Who is to judge what a real religion is? Traditional Christian churches who demand 10% of each member's income, have preachers living in mansions and driving Mercedes, and who build flashy multi million dollar establishments are not money making machines also? Different religions, dressed in different clothes with similar underlying mechanics that make them tick.
I do understand the arguments for making Scientology either a special case or a soft target for particular revocation of religion - status and thus tax exemption status or as a first step in bagging 'them all'; and I shall be watching with interest to see whether such an effort can be made to stick, if it gets anywhere near an effort. I doubt whether it can but, I could be wrong and, if I am and Scientology is struck off the list of recognized religions (1) I shall also not be adding my name to a protest letter demanding its reinstatement.
(1) I shall have to track down Dan McClellan and let him know what the definition turned out to be
If this pertains to one church, it pertains to ALL of them. Down with hypocrisy and religious discrimination.
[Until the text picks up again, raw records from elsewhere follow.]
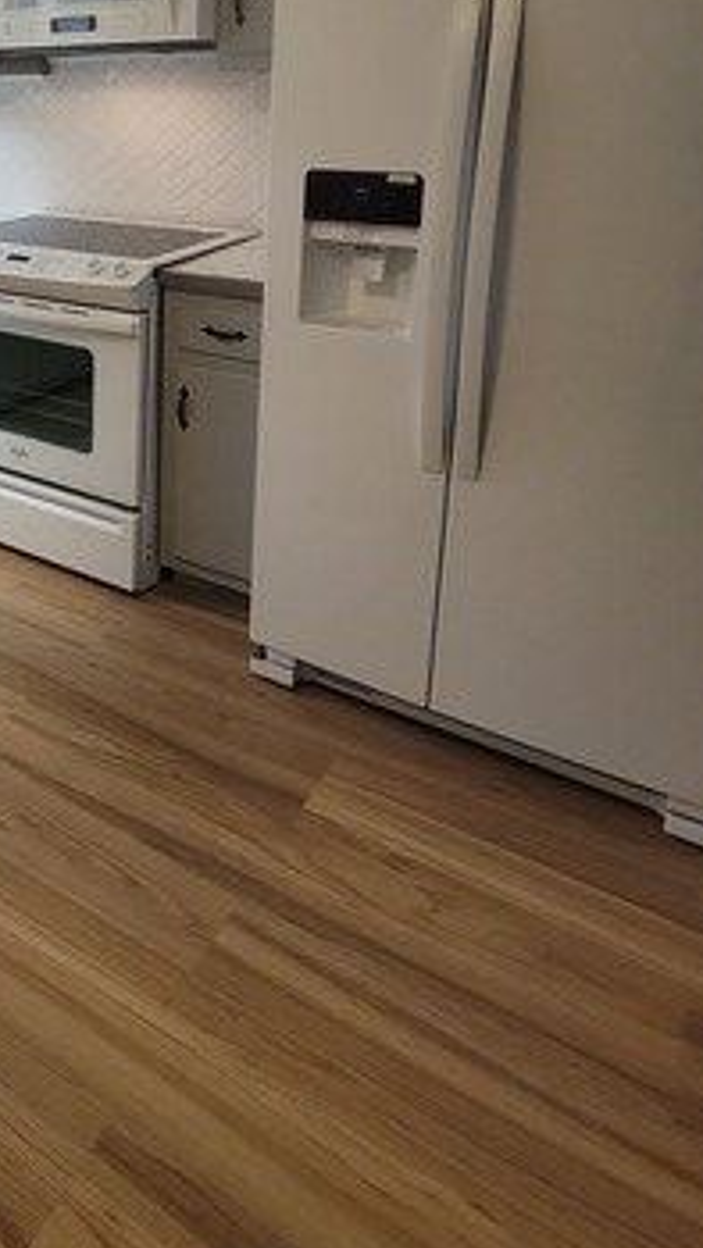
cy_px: 308
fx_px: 894
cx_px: -64
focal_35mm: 27
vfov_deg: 65.5
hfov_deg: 36.5
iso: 250
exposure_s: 1/60
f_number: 2.2
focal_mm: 2.2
Like many others here I don't see Scientology as a religion or at least not as a relatively good religious "citizen" and thus don't see rescinding a flawed decision to grant them religious status as picking on either them, or religion.
On the other hand, what I will argue across the board for all religious organizations is that they should only have tax exemptions for charitable activities that benefit society and are free of proselytization or other forms of coercion or attached strings. So a tax exemption for running a soup kitchen or food pantry or a battered woman shelter is one thing; a tax exemption for a worship facility, no.
On that basis one could accomplish my desired outcome for Scientology, since virtually NONE of it would qualify on that basis for tax exemption. Whereas others would get partial exemption.
The problem of course is the endless touche-kicking contests about what constitutes "charitable activities", "proselytization", "benefit" and "coercion". and who gets to decide, etc. The current system has the elegance of simplicity and relative ease of enforcement. Any attempt to be more nuanced will be imperfect and will produce tremendous pressure for exceptions and in the end it will become just like the current tax system -- exemptions will abound, the law books will grow thick, and even experts won't be sure how to apply the byzantine rules to edge cases.
So then I'm willing to say, to heck with it, just invert the current system that gives blanket exemptions to religious organizations, and STOP doing it ALTOGETHER. That's am imperfect system too, but it solves way more problems than it creates and no one can claim it's not uniformly applied.
Which brings us back to what is doable politically, which is not such sweeping reform, and we are left with the question of what to do to counter the obvious harms of Scientology, and back to arguing (successfully I think) that it is so insincere and exploitive and lacking in transparency that it has lost the earned privilege of being granted religious status -- if in fact it ever earned it in the first place.